A critical distinction is whether you want to:
- [Most common case]: Construct an estimate of performance on new subjects (drawn from the same population as your data).
- Construct an estimate of performance on new observations from the same subjects as in your sample.
The far more common case is case number (1). Eg., how well do you predict heart attacks for someone that's coming into the emergency room? And if you're in case (1), you almost certainly should do (a) subject-wise cross-validation rather than (b) record-wise cross-validation. Doing record-wise validation in case (1) likely will lead to unreasonably high, bogus estimates of performance on new subjects.

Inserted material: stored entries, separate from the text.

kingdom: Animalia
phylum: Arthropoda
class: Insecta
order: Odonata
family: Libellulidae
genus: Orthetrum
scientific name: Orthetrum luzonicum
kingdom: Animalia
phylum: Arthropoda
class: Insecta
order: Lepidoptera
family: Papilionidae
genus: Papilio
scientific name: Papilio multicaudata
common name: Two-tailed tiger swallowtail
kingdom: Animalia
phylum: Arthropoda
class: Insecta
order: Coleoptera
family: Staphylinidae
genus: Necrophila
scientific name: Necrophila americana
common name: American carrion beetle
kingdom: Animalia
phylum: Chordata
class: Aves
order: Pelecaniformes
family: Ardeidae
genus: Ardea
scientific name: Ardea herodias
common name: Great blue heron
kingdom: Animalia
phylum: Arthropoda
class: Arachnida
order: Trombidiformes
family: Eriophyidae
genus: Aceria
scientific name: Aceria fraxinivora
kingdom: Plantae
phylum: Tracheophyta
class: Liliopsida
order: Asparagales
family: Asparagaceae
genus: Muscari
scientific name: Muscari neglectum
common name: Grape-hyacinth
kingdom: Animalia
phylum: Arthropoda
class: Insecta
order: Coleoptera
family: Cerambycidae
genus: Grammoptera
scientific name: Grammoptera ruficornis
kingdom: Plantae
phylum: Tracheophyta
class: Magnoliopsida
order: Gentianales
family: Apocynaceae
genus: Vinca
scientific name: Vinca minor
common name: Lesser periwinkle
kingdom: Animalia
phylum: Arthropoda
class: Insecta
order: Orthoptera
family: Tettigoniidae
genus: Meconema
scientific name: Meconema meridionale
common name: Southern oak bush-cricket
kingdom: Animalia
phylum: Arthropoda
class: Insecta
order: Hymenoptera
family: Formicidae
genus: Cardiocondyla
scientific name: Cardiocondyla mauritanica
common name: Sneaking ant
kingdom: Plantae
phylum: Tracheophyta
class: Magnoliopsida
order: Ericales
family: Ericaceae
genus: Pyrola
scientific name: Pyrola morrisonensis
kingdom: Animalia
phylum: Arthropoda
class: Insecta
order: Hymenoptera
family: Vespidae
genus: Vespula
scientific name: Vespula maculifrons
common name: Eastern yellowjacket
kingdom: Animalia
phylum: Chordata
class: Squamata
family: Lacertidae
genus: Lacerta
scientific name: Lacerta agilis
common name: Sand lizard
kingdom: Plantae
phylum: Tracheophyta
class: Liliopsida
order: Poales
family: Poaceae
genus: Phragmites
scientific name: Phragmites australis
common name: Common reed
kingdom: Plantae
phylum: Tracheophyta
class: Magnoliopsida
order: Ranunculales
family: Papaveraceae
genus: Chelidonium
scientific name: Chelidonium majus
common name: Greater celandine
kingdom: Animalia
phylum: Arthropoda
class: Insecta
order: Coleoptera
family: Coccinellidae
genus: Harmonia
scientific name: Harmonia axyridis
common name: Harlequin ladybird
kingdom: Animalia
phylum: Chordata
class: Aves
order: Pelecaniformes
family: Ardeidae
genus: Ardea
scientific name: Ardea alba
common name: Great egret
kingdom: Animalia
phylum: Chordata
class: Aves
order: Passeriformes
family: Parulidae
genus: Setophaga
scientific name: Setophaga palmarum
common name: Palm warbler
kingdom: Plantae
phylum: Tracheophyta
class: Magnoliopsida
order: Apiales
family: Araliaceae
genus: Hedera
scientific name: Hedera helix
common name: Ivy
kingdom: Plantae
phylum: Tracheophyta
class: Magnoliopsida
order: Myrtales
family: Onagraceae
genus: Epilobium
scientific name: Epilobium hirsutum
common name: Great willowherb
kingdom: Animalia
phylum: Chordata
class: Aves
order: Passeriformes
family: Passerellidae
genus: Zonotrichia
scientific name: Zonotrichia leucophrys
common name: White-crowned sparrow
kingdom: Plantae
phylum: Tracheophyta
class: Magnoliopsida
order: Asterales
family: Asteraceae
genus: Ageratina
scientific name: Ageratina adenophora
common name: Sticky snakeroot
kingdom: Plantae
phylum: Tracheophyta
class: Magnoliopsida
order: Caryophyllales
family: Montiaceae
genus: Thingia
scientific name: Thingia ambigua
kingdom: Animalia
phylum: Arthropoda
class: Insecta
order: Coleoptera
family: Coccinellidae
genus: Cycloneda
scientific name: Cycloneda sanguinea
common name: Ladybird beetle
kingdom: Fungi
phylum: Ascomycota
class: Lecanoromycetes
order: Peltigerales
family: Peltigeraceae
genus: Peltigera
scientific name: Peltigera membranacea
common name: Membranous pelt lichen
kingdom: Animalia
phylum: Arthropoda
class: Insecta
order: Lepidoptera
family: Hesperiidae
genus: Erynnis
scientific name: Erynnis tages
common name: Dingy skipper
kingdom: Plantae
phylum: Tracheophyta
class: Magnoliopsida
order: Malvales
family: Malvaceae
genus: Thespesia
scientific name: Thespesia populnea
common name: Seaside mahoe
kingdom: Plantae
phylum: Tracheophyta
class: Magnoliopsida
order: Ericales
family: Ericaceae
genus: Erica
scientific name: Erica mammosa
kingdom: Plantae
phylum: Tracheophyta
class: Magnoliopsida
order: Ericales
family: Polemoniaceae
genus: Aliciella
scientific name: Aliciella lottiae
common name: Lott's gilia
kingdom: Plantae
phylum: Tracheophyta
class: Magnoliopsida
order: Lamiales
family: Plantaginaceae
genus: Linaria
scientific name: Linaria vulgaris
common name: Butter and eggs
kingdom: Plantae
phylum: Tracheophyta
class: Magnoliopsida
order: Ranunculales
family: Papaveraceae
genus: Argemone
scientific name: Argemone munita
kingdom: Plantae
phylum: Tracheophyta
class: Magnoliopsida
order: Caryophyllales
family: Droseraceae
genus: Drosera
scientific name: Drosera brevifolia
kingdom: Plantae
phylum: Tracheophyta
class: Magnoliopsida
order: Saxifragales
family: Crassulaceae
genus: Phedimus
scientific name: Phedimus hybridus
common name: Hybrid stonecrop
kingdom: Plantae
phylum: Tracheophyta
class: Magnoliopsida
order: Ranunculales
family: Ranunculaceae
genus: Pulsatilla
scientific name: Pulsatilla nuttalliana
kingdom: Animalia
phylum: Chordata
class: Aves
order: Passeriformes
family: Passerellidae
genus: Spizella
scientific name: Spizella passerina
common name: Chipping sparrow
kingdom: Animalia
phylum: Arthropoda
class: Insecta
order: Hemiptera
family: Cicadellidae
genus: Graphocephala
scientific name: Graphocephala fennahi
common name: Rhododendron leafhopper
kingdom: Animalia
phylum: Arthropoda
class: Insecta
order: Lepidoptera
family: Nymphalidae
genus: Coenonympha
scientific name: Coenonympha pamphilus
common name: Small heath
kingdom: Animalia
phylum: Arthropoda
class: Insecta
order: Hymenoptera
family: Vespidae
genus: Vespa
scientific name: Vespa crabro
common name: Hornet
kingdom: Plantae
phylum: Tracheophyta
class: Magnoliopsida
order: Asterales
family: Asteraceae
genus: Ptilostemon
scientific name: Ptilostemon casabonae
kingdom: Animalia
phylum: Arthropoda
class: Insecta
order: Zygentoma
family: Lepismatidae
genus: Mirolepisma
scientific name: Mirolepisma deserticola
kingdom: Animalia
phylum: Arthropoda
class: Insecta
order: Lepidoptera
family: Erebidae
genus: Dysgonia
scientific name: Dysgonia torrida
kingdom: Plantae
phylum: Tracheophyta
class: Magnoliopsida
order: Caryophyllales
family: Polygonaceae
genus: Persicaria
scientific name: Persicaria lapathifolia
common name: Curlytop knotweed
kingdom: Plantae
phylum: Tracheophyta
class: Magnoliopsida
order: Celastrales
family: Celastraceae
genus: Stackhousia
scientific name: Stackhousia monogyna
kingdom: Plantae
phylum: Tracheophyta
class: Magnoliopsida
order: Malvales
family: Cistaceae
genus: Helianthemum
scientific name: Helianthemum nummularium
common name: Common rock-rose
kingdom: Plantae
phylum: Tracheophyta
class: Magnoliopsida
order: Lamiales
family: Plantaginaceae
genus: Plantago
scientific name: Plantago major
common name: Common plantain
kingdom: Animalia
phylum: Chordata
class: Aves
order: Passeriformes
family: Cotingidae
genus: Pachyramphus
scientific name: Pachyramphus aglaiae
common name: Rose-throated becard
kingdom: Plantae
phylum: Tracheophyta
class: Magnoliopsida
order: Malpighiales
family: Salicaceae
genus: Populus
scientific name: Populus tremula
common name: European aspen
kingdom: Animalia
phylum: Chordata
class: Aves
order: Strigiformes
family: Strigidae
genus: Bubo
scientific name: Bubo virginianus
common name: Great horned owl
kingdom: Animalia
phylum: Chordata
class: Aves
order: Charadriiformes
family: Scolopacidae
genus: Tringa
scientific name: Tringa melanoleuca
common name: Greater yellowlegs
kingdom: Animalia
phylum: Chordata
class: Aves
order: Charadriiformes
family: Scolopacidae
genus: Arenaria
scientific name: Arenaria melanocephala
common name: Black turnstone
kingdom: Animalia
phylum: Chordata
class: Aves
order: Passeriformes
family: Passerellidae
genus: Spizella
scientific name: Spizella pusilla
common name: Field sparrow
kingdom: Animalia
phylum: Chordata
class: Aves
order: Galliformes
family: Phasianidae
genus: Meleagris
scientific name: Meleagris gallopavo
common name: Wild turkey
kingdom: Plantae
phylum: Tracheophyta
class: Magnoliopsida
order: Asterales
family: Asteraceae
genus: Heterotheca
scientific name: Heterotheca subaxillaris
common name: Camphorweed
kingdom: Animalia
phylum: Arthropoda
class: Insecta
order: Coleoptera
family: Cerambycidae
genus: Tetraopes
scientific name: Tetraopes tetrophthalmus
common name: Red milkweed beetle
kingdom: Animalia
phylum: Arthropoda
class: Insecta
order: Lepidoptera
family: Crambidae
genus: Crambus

I don't precisely understand what you're trying to do (and perhaps it is self-study so the question isn't entirely realistic). I don't know what case you're in. If you're in the much less common case (2), record wise validation may be ok.
A general theme in statistics is to think carefully about what's independent and what's correlated. Generally speaking, an independent observation tends to be a different subject. If you want to predict performance on new subjects, you must test on subjects you didn't train on!
Why subject-wise cross validation rather than record-wise?
In typical settings, repeated observations of the same individual are correlated with each other even after conditioning on features. Hence with record-wise cross-validation, your test set isn't independent of your training set! In the extreme case of perfect correlation, you'd have the exact same observations in the training set and the test set! You'd be training on the test set! The performance measured in cross-validation would not be predictive of performance on new subjects.
For example, this recent paper calls record-wise cross-validation, ``Voodoo Machine Learning."
What to do with so few subjects though...
Perhaps some commenters more experienced with cross-validation than me could chime-in, but to me, this looks like a possible candidate for $k=n$ (aka leave out one cross-validation)?
To maximize data for training, something you could do is leave out one subject for cross validation. Each iteration, test on a different hold-out subject and train on all the others.
If the subjects are all very different, you may effectively have close to $n = 38$ and may want to put as many independent subjects in the training set.